Uses of Ultra-Low Deep Freezers in Medical Laboratories

• To preserve temperature-sensitive biological materials such as plasma, blood, tissue samples, DNA, RNA, and vaccines. 

• Important for storing samples needed for diagnostic testing, research studies, and clinical trials. 

• By maintaining ultra-low temperatures, prevent degradation and bacterial growth, thus supporting accurate test results and reliable scientific results in medical research and patient care. 

• Additionally, ultra-low deep freezers are equipped with advanced monitoring and alarm systems that help ensure consistent temperature control and provide alerts in case of malfunctions, thereby safeguarding valuable and irreplaceable samples.

FAQs

What is the temperature range of ultra-low freezers?

The temperature range of ultra-low freezers typically falls between -40°C to -86°C. Most commonly, they operate around -80°C, which is perfect for the long-term storage of sensitive biological samples. 

What is the lowest safe freezer temperature?

The lowest safe freezer temperature for general laboratory and medical use is -86°C. This temperature is commonly used in ultra-low temperature freezers and is considered safe for long-term storage. 

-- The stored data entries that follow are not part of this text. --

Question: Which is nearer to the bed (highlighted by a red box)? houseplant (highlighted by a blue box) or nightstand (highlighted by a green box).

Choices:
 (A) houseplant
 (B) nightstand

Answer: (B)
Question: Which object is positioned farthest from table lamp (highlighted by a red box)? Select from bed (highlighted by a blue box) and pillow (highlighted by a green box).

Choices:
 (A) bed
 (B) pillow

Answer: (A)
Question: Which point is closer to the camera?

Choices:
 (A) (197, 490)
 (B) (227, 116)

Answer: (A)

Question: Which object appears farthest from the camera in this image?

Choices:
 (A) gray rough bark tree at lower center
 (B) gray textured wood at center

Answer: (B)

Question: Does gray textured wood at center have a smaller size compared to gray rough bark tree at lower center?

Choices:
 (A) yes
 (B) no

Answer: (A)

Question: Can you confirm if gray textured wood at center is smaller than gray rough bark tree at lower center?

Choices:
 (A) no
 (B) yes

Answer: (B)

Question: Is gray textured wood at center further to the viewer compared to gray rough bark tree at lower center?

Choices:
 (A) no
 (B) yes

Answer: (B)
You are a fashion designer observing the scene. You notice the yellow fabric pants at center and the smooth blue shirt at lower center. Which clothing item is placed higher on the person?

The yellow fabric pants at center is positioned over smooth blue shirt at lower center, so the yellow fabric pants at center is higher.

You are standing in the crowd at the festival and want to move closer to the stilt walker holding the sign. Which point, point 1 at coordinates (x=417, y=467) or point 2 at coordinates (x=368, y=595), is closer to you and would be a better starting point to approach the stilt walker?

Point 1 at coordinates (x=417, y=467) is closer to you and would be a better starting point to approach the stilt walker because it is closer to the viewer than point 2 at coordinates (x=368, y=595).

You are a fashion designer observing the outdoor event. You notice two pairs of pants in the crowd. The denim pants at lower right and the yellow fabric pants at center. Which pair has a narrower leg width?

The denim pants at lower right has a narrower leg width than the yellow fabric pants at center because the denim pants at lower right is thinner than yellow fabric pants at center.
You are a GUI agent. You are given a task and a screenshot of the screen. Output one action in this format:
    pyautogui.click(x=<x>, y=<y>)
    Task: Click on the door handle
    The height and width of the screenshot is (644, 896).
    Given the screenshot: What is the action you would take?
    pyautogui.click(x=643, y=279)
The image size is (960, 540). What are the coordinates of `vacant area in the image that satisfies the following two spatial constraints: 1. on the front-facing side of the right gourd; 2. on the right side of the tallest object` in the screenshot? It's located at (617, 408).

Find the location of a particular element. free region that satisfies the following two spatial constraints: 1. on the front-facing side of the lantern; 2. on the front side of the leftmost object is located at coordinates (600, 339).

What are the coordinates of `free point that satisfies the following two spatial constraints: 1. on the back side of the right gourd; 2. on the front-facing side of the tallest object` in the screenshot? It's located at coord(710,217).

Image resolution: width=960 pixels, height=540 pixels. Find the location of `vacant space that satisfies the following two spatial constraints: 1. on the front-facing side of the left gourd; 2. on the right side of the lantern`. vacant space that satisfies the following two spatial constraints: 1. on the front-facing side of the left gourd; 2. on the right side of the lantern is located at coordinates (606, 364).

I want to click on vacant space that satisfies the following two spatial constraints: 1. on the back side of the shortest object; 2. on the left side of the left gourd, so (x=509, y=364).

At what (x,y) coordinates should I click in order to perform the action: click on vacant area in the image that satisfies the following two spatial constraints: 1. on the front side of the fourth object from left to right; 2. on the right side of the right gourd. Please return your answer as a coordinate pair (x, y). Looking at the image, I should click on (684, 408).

What are the types of ultra-deep freezers?

Ultra-deep freezers are mainly of two types: upright and chest models. They differ in design and accessibility, but both maintain ultra-low temperatures essential for preserving sensitive biological materials.

Which refrigerant is used in ultra-low freezers?

ULT Freezers utilize particular refrigerants to achieve ultra-low temperatures. Hydrocarbon refrigerants such as ethane and propane are used for their energy efficiency.

How long do ultra-low freezers last?

The particular lifespan of ultra-low freezers is typically 12-15 years. Carefully maintaining your ULT freezer will increase its useful life, minimize temperature fluctuations, and minimize energy consumption.

What are the environmental impacts of using a ULT freezer?

ULT freezers consume high energy. It often uses harmful refrigerants, contributing to greenhouse gas emissions and environmental degradation over time.